A lone boy, recently injured, on a well-fed horse. How far could he ride in three days? Would he risk the Tokaido, or did he still fear spies on the great roads? If he still rode with that woolly-haired
ronin
of his, the two of them might simply slaughter Shichio’s bear hunters wherever they found them. On the other hand, Daigoro was not one to walk into a trap and then figure out how to cut his way free of it. The safer path was to ride the back roads.
Again the map changed its contours in Nene’s mind. If he held to the great roads, he might be anywhere within, say, sixty
ri
of Lord Oda’s compound—including just outside my door, she realized with a start. Why was he not here already, and why had he not come with Streaming Dawn? That would have made matters so easy.
But there were no unwatched roads to Kyoto.
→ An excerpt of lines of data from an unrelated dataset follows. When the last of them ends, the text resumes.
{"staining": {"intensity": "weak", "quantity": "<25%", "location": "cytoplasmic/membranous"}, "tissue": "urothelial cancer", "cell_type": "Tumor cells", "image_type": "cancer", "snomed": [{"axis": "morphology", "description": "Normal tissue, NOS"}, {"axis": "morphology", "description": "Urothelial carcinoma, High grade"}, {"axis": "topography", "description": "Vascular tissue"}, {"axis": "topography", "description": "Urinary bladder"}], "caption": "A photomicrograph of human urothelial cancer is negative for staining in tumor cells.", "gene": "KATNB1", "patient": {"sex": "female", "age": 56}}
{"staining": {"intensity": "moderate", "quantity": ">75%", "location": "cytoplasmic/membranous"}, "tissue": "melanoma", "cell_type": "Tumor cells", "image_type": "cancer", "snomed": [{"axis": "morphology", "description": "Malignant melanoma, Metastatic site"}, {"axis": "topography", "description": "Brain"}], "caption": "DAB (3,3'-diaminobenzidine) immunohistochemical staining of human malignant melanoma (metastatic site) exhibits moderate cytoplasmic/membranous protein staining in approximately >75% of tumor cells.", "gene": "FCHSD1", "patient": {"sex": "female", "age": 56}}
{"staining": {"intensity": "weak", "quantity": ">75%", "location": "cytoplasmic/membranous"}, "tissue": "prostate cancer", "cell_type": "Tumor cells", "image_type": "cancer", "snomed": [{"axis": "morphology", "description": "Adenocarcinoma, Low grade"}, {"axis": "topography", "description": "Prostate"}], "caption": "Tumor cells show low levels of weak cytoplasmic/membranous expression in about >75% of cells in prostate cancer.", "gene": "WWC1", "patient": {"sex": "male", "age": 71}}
Daigoro probably feared Shichio still had spies here. Nene shared the same worry herself; she could never be sure she’d rooted out every last one. No, the Bear Cub would not make himself seen if he did not have to. He would not come to her; she would have to find him, and that would not be easy. In all likelihood he traveled overland.
That would be slow going—and as the thought occurred to her, it dawned on her that she had no idea just how slow. Those pathways were entirely outside her ken. She knew how far her palanquin could bear her in a day, encumbered as it was by her entourage. She had a rough idea of how far her husband’s troops could range on a march,
and on a forced march. But how far a
ronin
could cross the wilds? Nene could not even hazard a guess.